02 out, 2013 • Matilde Torres Pereira

A rotina voltou, mas a memória continua atraiçoada. Oito bombeiros perderam a vida este Verão no combate aos incêndios. Centenas vivem a falta do companheiro, do amigo. Entre o medo, a razão e o vazio, a dúvida é comum: Porquê? Porque morreram no meio do mato? E não está a ser fácil: o sono já não corre como dantes. “Infelizmente, não há nenhum manual que nos prepare para a morte.”
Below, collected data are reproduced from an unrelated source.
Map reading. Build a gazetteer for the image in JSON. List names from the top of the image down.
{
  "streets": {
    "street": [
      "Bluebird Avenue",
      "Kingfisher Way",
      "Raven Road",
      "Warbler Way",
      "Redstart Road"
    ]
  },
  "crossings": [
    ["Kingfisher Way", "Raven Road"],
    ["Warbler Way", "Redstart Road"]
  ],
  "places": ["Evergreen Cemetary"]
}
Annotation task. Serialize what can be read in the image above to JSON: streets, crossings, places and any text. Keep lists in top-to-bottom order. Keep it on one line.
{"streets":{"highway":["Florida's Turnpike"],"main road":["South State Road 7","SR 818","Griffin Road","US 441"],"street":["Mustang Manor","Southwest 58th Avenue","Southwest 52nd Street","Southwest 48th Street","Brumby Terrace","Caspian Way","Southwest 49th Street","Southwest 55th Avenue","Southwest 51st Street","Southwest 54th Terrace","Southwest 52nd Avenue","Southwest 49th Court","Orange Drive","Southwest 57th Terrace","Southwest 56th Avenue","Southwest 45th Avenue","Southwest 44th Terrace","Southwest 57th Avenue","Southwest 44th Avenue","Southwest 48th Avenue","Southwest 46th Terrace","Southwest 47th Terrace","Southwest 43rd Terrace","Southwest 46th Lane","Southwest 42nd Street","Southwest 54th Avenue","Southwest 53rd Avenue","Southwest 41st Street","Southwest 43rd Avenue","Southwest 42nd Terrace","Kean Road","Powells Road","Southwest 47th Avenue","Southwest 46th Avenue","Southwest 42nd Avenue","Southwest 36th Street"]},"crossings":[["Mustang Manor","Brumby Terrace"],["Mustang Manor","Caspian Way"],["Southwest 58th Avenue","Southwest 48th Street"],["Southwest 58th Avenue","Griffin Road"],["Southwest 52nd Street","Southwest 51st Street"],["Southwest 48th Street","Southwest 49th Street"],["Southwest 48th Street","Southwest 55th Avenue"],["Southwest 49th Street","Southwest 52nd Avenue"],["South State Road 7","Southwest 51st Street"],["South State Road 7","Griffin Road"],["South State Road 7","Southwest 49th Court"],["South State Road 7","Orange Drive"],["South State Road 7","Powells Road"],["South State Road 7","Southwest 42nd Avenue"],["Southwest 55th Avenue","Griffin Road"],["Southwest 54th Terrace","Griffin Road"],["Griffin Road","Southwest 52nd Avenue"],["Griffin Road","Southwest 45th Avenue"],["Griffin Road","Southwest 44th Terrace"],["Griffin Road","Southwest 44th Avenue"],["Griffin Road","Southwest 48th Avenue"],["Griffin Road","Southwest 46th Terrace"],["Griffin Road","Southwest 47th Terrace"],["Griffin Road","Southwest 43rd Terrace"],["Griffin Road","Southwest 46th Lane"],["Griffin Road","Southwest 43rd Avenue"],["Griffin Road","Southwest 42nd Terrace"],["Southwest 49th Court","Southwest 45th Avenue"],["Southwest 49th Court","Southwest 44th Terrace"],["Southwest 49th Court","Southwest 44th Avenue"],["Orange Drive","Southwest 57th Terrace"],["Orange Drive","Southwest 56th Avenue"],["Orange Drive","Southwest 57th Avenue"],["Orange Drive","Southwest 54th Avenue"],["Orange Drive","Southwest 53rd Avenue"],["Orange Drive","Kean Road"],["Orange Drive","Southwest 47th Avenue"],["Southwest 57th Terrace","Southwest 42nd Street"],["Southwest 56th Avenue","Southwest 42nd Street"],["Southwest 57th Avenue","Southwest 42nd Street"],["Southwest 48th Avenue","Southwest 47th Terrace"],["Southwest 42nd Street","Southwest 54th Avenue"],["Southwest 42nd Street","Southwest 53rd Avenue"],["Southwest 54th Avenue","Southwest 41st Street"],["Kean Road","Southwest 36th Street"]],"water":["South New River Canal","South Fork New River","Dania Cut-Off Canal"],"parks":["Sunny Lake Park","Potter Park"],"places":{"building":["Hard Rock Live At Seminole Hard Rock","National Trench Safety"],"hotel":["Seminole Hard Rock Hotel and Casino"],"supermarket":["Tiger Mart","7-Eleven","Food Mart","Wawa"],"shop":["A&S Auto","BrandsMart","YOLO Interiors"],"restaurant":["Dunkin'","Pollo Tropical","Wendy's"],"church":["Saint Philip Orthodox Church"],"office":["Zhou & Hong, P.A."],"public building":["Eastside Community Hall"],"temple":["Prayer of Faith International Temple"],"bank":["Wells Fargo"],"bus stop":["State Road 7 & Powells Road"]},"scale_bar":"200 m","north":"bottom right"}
"Nenhuma árvore vale uma vida "
De olhar fixo num qualquer ponto da parede do gabinete, Fernando Lucas diminui o volume da voz e o seu cerrado sotaque beirão torna-se mais difícil de compreender. “A recuperação faz-se com o próprio combate ao incêndio”, diz decidido o comandante dos bombeiros da Covilhã. O distrito é fustigado por incêndios ano após ano, mas, neste em particular, viveram o inédito de perder um companheiro. Pedro Rodrigues, de 40 anos, era já veterano no combate aos fogos. Morreu cercado pelas chamas na Coutada, num dia lembrado com uma placa de mármore negro erguida na entrada do quartel.
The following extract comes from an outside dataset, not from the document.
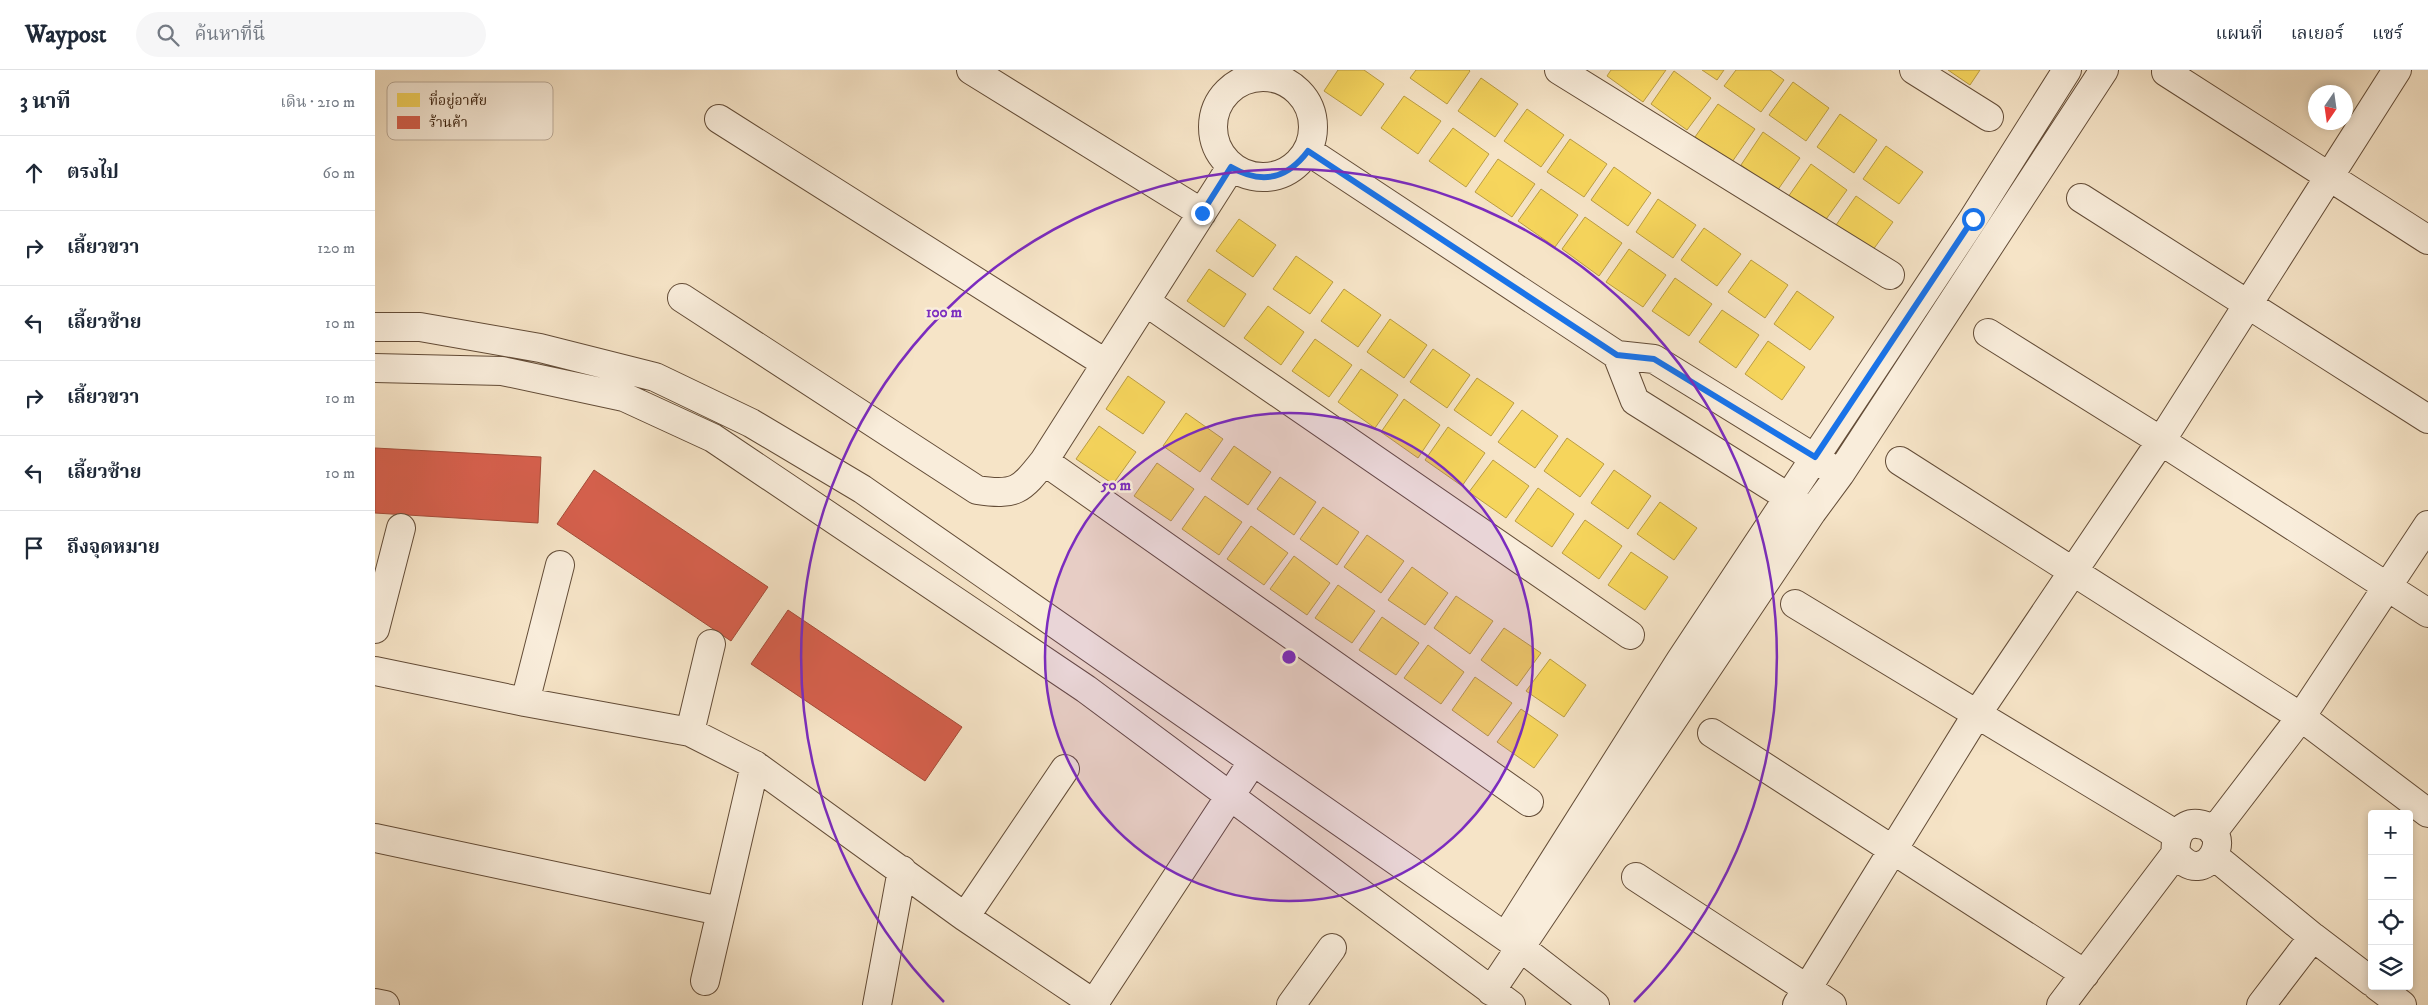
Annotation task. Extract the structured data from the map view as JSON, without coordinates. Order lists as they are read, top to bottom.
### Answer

“Cada vez que conversamos ficamos emocionados. Ele trabalhava aqui todos os dias. Era uma pessoa extraordinária”, recorda o comandante. Fernando Lucas recebe as visitas no gabinete à porta fechada, como quem procura refúgio, mas não tarda em confessar que o caminho de regresso à normalidade não está a ser fácil: as noites mal dormidas tornam-se regra.

“Às vezes vou no carro para casa e penso, agora gostava de ser como os outros, chegar a casa e vestir os calções e estar despreocupado. Mas não é assim, esta noite por exemplo acordei três, quatro vezes. Continuamos a pensar no que terá causado a morte do nosso colega.”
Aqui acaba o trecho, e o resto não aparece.